This page briefly introduces some of ongoing and past projects. Technical details of those projects can be found in research papers.
Database systems are becoming increasingly complex. Manually configuring a system for each different system environment is too time-consuming and, more than often, not even optimal. To build self-optimizing systems, I am investigating machine learning-based techniques that can continuously optimize the internals of data systems.
Despite 25 years of research in academia, approximate query processing (AQP) has had little industrial adoption, mostly due to the reluctance of traditional vendors to make radical changes and also due to the tight integration with specific platforms.
Our proposal, called VerdictDB, uses a middleware architecture that requires no changes to the backend database, and thus, can work with all off-the-shelf engines. Operating at the driver-level, VerdictDB intercepts analytical queries issued to the database and rewrites them into another query that, if executed by any standard relational engine, will yield sufficient information for computing an approximate answer. VerdictDB uses the returned result set to compute an approximate answer and error estimates, which are then passed on to the user or application. However, lack of access to the query execution layer introduces significant challenges in terms of generality, correctness, and efficiency.

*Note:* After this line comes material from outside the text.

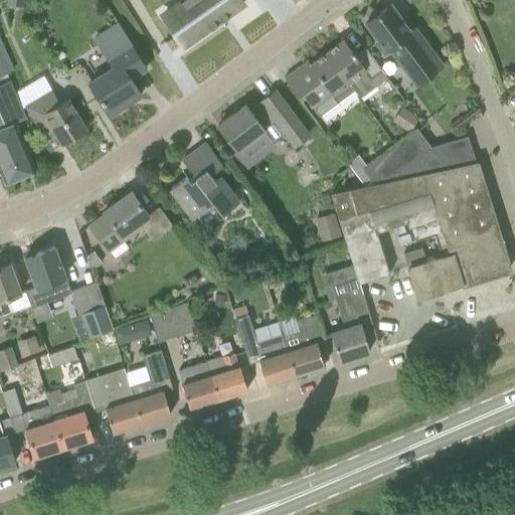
[(182,0),(162,16),(183,45),(241,1),(239,0),(182,0)]
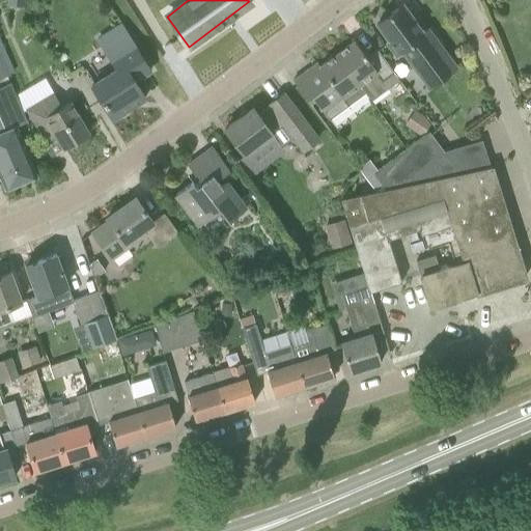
[(428,86),(456,66),(428,29),(423,32),(402,5),(378,24),(390,40),(388,43),(396,54),(401,50),(428,86)]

You have billions of data points, but are you frustrated simply because they are just too big to visualize? This is a common problem we encounter when we work with large database: my dataset is simply too big to interactively explore and gain useful insights from them.
Our proposed approach, Visualizaion-Aware Sampling (VAS), makes the interactive visulization of big data possible by reducing the number of data points, but minimzing the quality loss stemming from the data reduction process.